Personal information
- Full name: Clarence Harold Henry Buss
- Born: 19 February 1913 Weybridge, Surrey, England
- Died: 6 December 1974 (aged 61) Addlestone, Surrey, England
- Batting: Left-handed
- Bowling: Slow left-arm orthodox

Domestic team information
- 1934: Surrey

Career statistics
| Competition | First-class |
| Matches | 1 |
| Runs scored | 47 |
| Batting average | 23.50 |
| 100s/50s | –/– |
| Top score | 42 |
| Balls bowled | 252 |
| Wickets | 2 |
| Bowling average | 71.50 |
| 5 wickets in innings | – |
| 10 wickets in match | – |
| Best bowling | 2/90 |
| Catches/stumpings | –/– |
- Source: Cricinfo, 28 August 2012

= Clarence Buss =

English cricketer

Clarence Harold Henry Buss (19 February 1913 – 6 December 1974) was an English cricketer. Buss was a left-handed batsman who bowled slow left-arm orthodox. He was born at Weybridge, Surrey. He was more commonly known as Sam Buss in scorecards.
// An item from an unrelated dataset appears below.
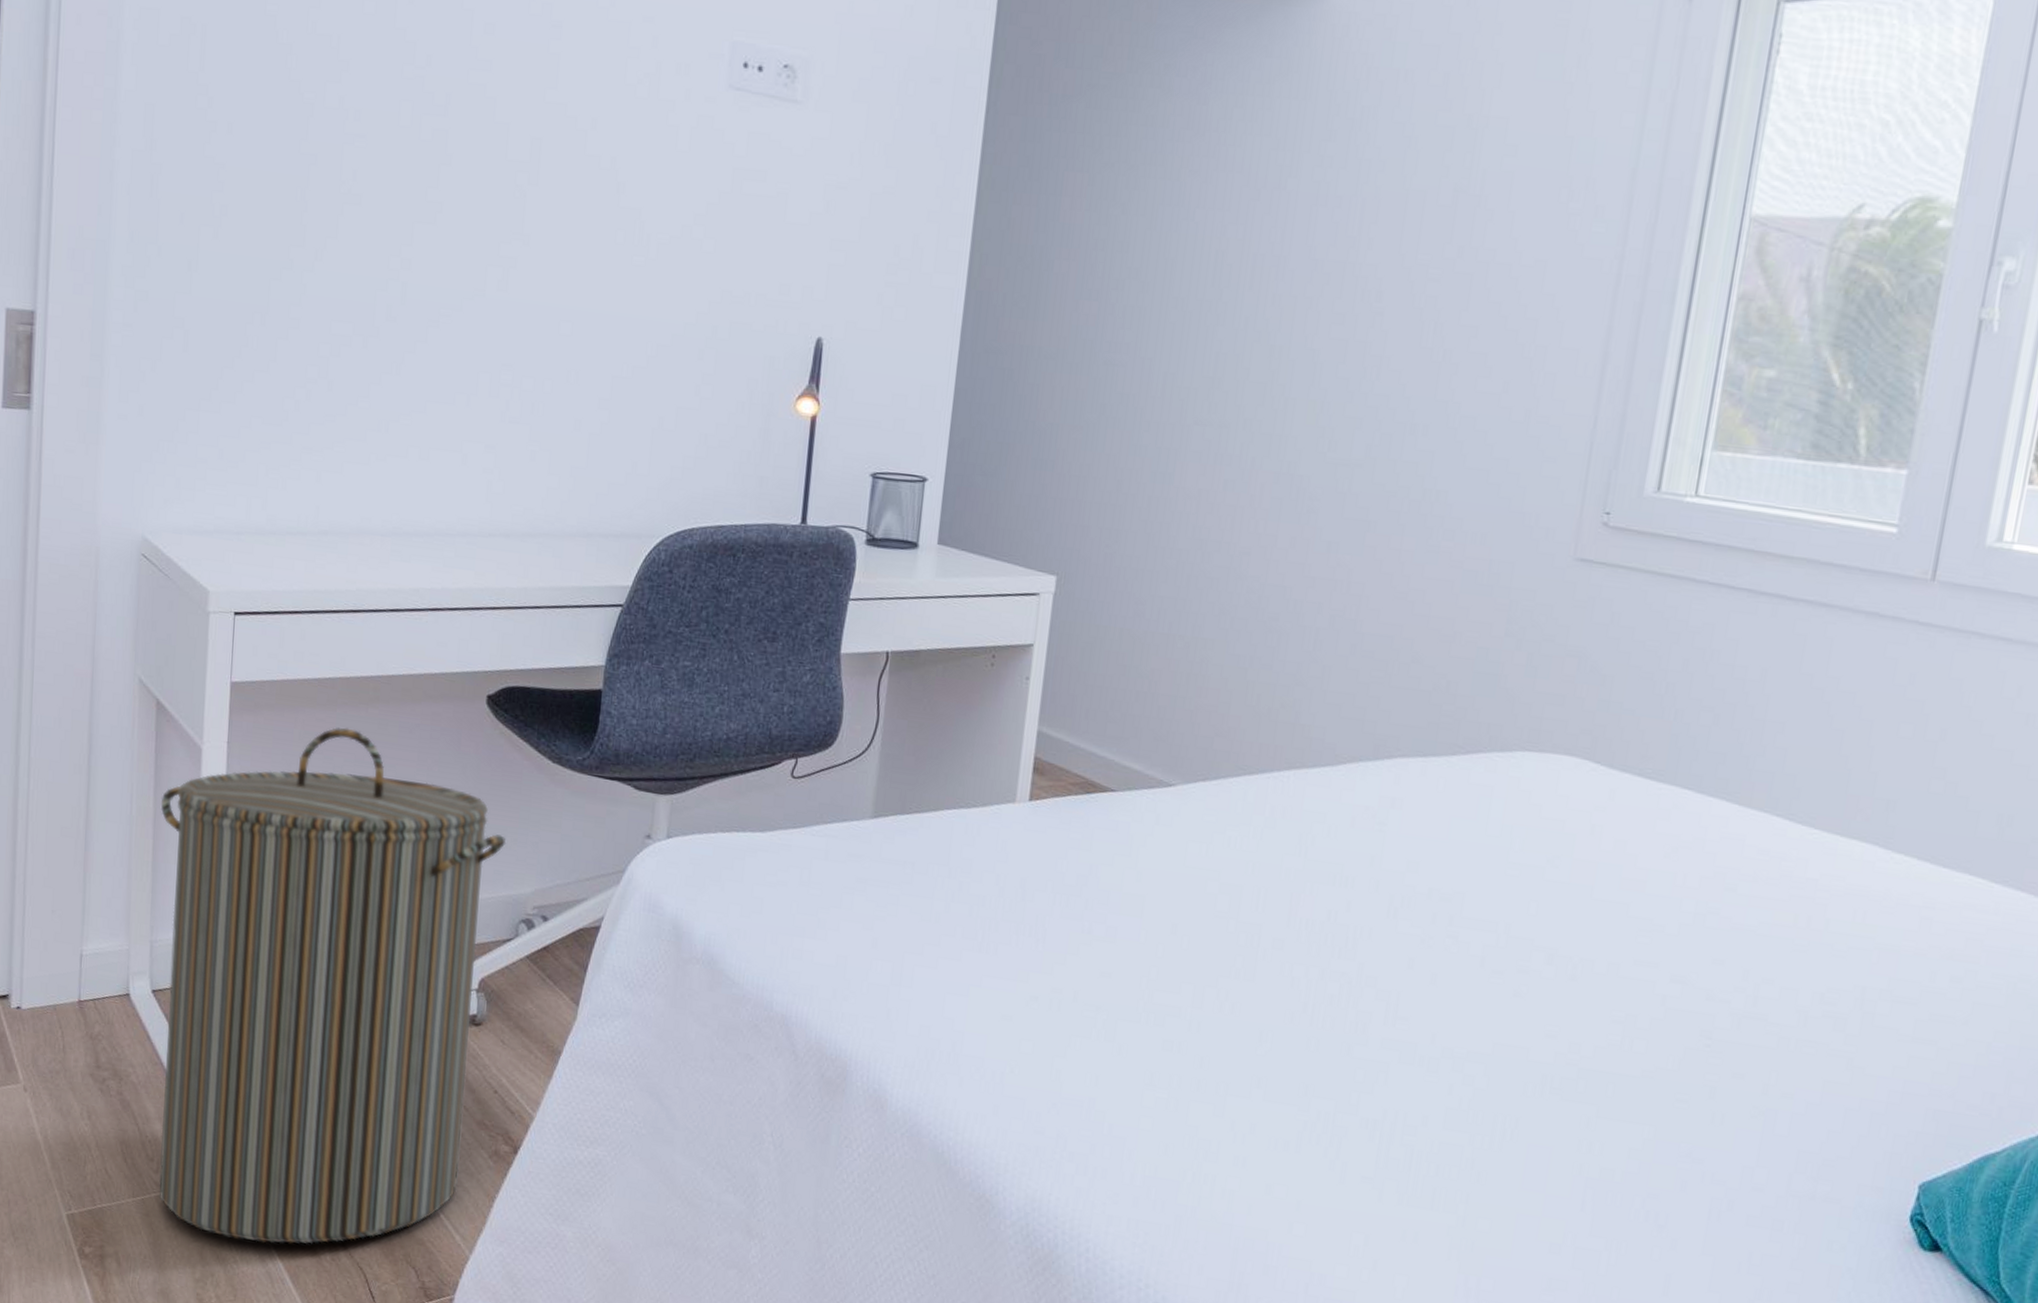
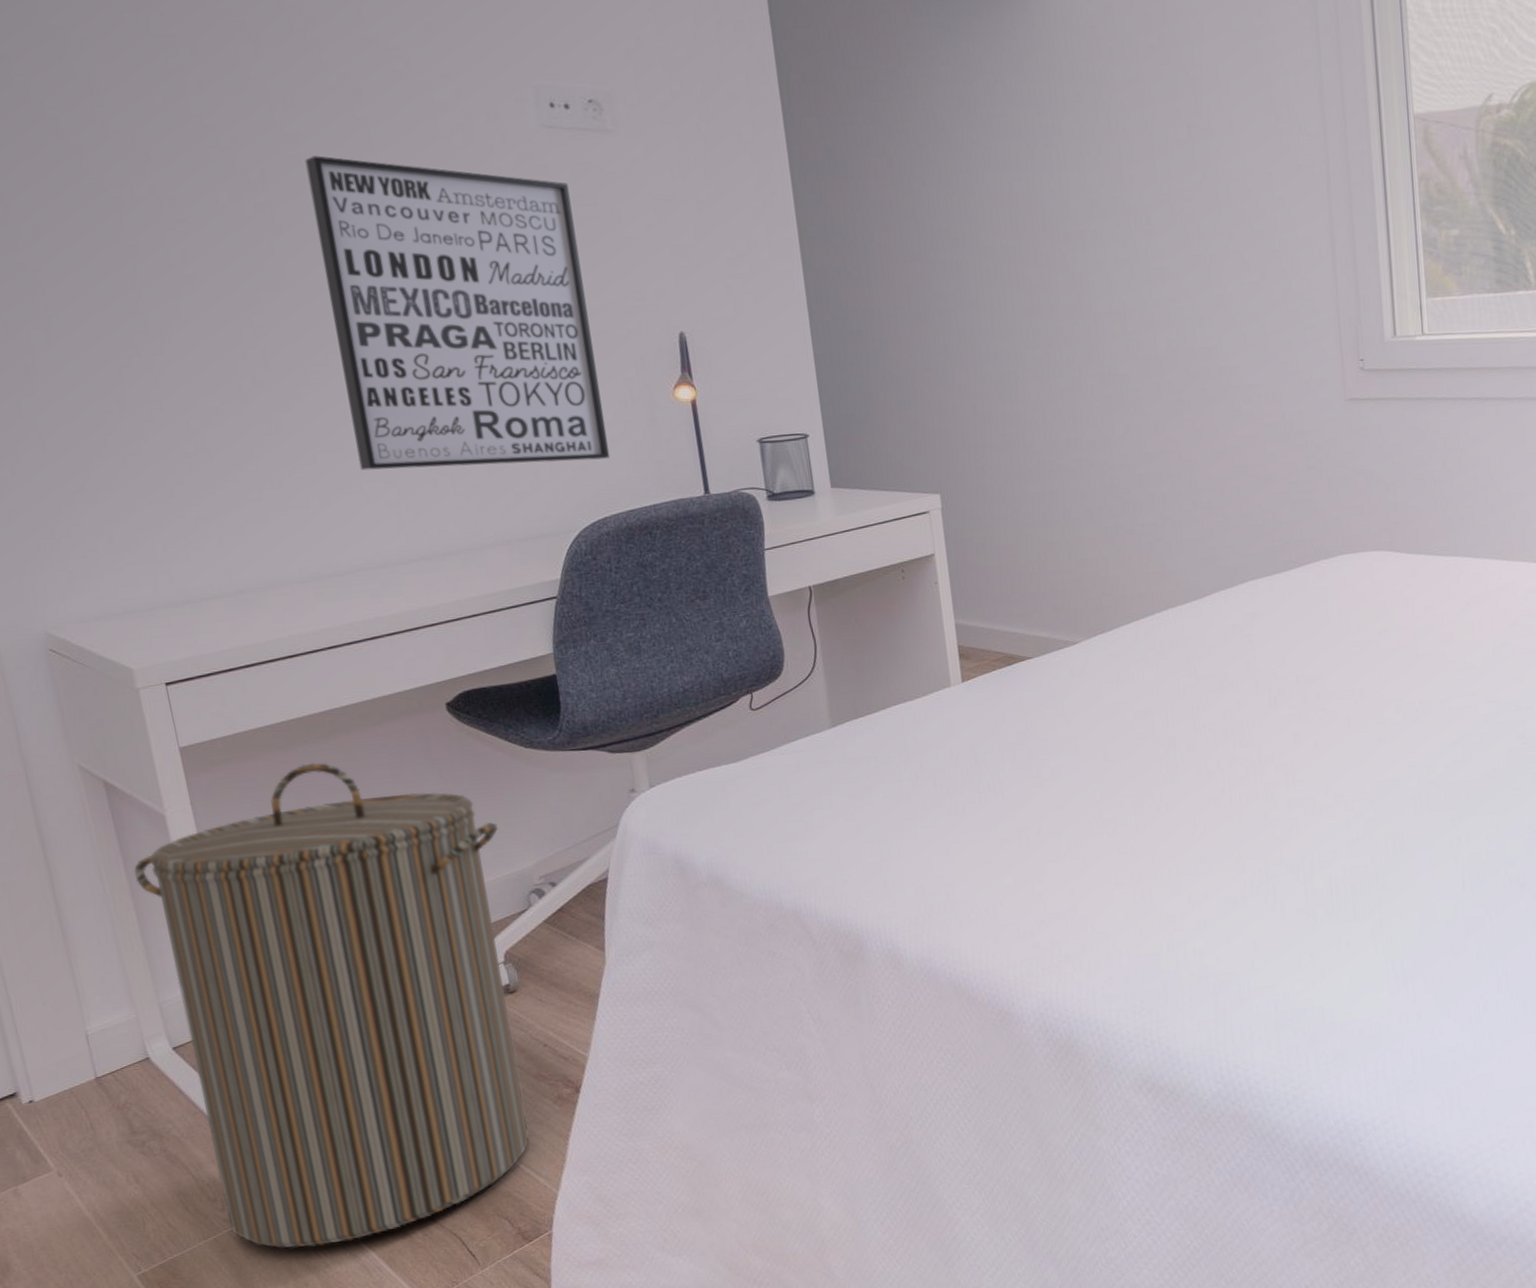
wall art: none [465,86,741,464] -> present [304,155,611,471]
Buss made a single first-class appearance for Surrey against Oxford University in 1934 at The Oval. Surrey won the toss and elected to bat first, making 483 all out, with Buss scoring 42 runs before he was dismissed by Richard Tindall. Oxford University then made 305 all out in their first-innings, with Buss taking the wickets of Gerry Chalk and Tindall, finishing the innings with figures of 2/90. Forced to follow-on, Oxford University made 280/7 declared, with Buss bowling seventeen wicketless overs which conceded 53 runs. Set a target of 103 for victory, Surrey reached their target for the loss of five wickets, with Buss one of the wickets to fall, dismissed for 7 runs by Edwin Barlow. This was his only major appearance for Surrey.

He died at Addlestone, Surrey, on 6 December 1974.